Named after the Section of the Internal Revenue Code that created them, 529 Plans are designed specifically to help families like yours save for a child's future education expenses.
Characteristics of 529 College Savings Plans
- Most 529 plans are sponsored by a State; in fact, many States offer tax incentives for investing in their 529 Plan. For instance, the MI 529 Advisor Plan offers residents of the State of Michigan the ability to take advantage of a State tax deduction for contributions to the MI 529 Advisor Plan.1 The State of Michigan offers three 529 Plans that offer a Michigan Tax Deduction: Michigan Education Trust (MET prepaid plan), Michigan Education Savings Program (MESP Direct Program) and MI 529 Advisor Plan.

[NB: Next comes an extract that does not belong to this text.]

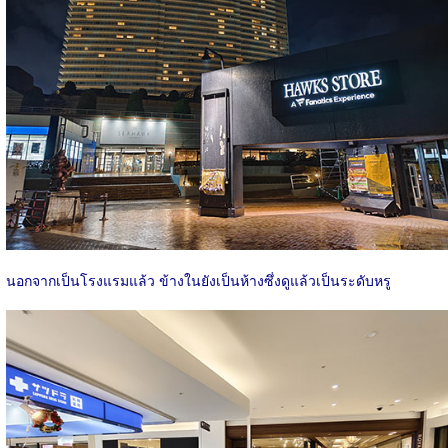
นอกจากเป็นโรงแรมแล้ว ข้างในยังเป็นห้างซึ่งดูแล้วเป็นระดับหรู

- You can generally enroll in any 529 plan regardless of where you or the beneficiary (student) reside in the United States.2
- Your Designated Beneficiary (student) can attend any eligible school in the country and even some schools abroad.
- There are a variety of Tax Advantages for investing in a 529 Plan. Some of these tax advantages include Tax-deferred growth, state tax advantages, and gift tax benefits.
- Assets can be withdrawn tax-free when used for qualified higher education expenses. In general, tuition, room and board, books, equipment and fees necessary to attend an institution of higher education are considered qualified higher education expenses.3
Click on the following links below to learn more about 529 Plans:
Tax Advantages of 529 Plans
The growing value of a higher education
Estate Planning and Gifting Benefits of 529 Plans
1 Before investing, you should consider whether your or the beneficiary's home state offers any state tax or other benefits that are only available for investments in such state's qualified tuition program. Arizona, Kansas, Maine, Missouri, and Pennsylvania residents may invest in ANY 529 plan and take advantage of their State’s income tax deduction.
2 Make sure you check with the 529 plan provider before enrolling. Some State’s 529 Plans have residency requirements.
3 If you use the money for any other purpose, including paying for costs associated with a non-accredited institution, you will not qualify for favorable tax treatment, and the earnings portion of your withdrawal for such purpose will be subject to applicable federal and state income tax and an additional 10% federal tax.